(Beginning of Given records)

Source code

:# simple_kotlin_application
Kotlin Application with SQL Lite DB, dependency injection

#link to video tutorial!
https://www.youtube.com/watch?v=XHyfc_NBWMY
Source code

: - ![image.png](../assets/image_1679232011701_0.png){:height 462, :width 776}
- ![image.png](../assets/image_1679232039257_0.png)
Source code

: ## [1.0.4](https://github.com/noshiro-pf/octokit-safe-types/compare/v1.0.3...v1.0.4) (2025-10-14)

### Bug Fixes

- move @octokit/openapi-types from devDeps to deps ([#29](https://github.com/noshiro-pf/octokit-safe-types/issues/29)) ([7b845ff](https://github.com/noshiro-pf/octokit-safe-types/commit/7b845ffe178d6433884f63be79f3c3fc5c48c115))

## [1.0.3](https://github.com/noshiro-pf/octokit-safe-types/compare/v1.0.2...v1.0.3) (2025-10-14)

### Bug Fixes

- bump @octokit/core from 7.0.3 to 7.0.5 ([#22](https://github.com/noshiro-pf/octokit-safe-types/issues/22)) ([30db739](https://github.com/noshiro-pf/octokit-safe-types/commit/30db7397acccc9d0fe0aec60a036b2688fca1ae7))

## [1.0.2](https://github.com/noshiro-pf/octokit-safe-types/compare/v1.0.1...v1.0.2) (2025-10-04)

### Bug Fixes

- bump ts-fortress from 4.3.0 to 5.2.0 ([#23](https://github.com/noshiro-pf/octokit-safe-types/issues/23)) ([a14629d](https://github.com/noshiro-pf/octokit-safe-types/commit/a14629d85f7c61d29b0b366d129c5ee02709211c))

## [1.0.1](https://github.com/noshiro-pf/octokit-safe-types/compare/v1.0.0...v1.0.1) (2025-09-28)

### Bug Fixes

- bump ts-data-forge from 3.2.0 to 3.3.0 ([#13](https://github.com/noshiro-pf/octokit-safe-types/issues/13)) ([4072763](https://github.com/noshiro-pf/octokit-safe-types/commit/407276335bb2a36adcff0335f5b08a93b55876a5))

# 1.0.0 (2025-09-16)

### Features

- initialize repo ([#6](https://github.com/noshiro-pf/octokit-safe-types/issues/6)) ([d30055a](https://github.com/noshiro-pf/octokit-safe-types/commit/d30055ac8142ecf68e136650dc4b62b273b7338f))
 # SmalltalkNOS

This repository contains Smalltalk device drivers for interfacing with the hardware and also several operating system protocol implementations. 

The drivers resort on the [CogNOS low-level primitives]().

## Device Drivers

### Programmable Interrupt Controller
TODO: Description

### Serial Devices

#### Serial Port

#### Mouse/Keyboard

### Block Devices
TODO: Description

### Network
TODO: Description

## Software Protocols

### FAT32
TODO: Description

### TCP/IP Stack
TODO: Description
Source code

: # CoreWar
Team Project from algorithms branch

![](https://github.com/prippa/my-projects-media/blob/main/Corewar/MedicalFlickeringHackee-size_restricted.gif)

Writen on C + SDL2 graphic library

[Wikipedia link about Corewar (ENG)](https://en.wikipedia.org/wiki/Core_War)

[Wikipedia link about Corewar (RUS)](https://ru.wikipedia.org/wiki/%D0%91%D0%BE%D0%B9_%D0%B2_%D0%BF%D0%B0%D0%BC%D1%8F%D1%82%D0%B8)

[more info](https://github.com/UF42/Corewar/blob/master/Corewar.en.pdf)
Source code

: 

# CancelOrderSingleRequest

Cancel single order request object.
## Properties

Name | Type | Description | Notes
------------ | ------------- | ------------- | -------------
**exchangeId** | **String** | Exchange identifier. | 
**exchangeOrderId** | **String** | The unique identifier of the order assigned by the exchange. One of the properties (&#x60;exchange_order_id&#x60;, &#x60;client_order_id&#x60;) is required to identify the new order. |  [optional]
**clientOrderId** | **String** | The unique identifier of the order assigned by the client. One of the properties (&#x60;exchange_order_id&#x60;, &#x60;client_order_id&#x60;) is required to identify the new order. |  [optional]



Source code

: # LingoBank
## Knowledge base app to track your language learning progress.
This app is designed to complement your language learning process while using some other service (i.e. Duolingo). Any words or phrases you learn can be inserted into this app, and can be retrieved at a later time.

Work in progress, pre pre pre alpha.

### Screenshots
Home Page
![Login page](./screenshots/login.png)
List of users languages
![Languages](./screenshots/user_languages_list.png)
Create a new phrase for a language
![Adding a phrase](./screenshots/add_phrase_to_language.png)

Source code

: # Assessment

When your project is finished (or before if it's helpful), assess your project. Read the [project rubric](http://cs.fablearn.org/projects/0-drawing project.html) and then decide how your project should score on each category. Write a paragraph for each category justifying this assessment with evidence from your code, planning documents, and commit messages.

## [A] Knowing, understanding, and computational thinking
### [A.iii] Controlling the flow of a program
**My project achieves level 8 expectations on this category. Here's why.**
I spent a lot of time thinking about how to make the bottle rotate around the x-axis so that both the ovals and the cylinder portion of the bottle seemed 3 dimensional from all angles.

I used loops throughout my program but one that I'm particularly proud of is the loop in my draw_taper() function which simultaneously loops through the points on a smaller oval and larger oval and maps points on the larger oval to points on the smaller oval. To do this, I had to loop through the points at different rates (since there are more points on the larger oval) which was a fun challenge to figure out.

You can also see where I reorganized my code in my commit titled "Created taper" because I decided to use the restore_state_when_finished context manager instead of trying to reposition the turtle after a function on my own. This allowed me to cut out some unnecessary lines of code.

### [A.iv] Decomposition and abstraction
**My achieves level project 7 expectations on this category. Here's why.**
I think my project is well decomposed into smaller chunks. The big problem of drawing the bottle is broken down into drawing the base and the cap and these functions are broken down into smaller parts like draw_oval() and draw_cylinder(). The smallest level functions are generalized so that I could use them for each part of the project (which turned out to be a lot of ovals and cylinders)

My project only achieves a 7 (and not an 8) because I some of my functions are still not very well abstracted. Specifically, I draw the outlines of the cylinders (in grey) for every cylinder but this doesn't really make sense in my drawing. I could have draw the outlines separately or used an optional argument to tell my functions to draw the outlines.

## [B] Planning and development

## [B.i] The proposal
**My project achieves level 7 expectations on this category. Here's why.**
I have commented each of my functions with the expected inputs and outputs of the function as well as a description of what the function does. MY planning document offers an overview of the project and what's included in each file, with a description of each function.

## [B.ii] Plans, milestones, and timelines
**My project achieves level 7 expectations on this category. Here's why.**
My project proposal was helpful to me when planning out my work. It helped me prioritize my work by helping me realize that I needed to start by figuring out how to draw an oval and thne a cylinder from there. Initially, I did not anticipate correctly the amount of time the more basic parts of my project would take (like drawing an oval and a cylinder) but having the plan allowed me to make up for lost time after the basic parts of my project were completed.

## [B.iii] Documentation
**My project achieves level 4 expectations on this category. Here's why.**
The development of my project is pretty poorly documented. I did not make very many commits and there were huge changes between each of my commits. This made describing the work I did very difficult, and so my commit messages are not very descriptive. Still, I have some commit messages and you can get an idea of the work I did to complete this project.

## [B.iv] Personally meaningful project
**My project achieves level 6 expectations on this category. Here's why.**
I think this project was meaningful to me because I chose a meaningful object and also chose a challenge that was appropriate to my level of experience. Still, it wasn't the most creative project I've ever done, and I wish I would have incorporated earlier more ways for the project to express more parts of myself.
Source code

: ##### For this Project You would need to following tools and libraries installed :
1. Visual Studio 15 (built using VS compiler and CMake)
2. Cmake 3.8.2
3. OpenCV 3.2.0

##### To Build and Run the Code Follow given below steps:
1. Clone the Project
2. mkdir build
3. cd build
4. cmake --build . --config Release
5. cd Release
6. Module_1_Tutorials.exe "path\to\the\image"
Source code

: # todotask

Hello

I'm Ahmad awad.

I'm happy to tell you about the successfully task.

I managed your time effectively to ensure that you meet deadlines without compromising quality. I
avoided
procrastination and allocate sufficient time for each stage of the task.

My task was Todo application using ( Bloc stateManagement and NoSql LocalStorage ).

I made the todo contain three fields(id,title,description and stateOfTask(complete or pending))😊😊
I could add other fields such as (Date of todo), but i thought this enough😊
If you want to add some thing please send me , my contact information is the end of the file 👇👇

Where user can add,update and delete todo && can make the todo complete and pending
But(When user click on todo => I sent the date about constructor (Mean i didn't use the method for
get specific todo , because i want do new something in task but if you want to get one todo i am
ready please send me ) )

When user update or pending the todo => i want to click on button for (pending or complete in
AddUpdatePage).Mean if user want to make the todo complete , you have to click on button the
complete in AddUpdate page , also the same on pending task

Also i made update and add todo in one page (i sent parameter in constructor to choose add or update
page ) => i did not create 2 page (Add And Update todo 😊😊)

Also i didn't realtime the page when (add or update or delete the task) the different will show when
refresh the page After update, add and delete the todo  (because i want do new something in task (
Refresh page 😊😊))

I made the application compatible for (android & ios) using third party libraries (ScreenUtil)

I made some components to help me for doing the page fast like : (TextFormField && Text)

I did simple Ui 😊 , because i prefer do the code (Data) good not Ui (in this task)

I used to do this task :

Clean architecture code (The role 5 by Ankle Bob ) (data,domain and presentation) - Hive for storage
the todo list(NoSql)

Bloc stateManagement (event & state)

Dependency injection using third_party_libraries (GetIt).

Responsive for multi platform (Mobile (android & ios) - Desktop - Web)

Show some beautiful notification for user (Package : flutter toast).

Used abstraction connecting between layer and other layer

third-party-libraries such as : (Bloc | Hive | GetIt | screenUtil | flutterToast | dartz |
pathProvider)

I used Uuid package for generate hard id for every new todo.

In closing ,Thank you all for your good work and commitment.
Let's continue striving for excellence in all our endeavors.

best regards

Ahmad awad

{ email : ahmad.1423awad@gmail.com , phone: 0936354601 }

(End of Given records)

(The problem)
Copy only this part of the entries above: the line with "If you want to add", the line with "pathProvider)", and the lines between, all exactly as written.

(Written reply)
If you want to add some thing please send me , my contact information is the end of the file 👇👇

Where user can add,update and delete todo && can make the todo complete and pending
But(When user click on todo => I sent the date about constructor (Mean i didn't use the method for
get specific todo , because i want do new something in task but if you want to get one todo i am
ready please send me ) )

When user update or pending the todo => i want to click on button for (pending or complete in
AddUpdatePage).Mean if user want to make the todo complete , you have to click on button the
complete in AddUpdate page , also the same on pending task

Also i made update and add todo in one page (i sent parameter in constructor to choose add or update
page ) => i did not create 2 page (Add And Update todo 😊😊)

Also i didn't realtime the page when (add or update or delete the task) the different will show when
refresh the page After update, add and delete the todo  (because i want do new something in task (
Refresh page 😊😊))

I made the application compatible for (android & ios) using third party libraries (ScreenUtil)

I made some components to help me for doing the page fast like : (TextFormField && Text)

I did simple Ui 😊 , because i prefer do the code (Data) good not Ui (in this task)

I used to do this task :

Clean architecture code (The role 5 by Ankle Bob ) (data,domain and presentation) - Hive for storage
the todo list(NoSql)

Bloc stateManagement (event & state)

Dependency injection using third_party_libraries (GetIt).

Responsive for multi platform (Mobile (android & ios) - Desktop - Web)

Show some beautiful notification for user (Package : flutter toast).

Used abstraction connecting between layer and other layer

third-party-libraries such as : (Bloc | Hive | GetIt | screenUtil | flutterToast | dartz |
pathProvider)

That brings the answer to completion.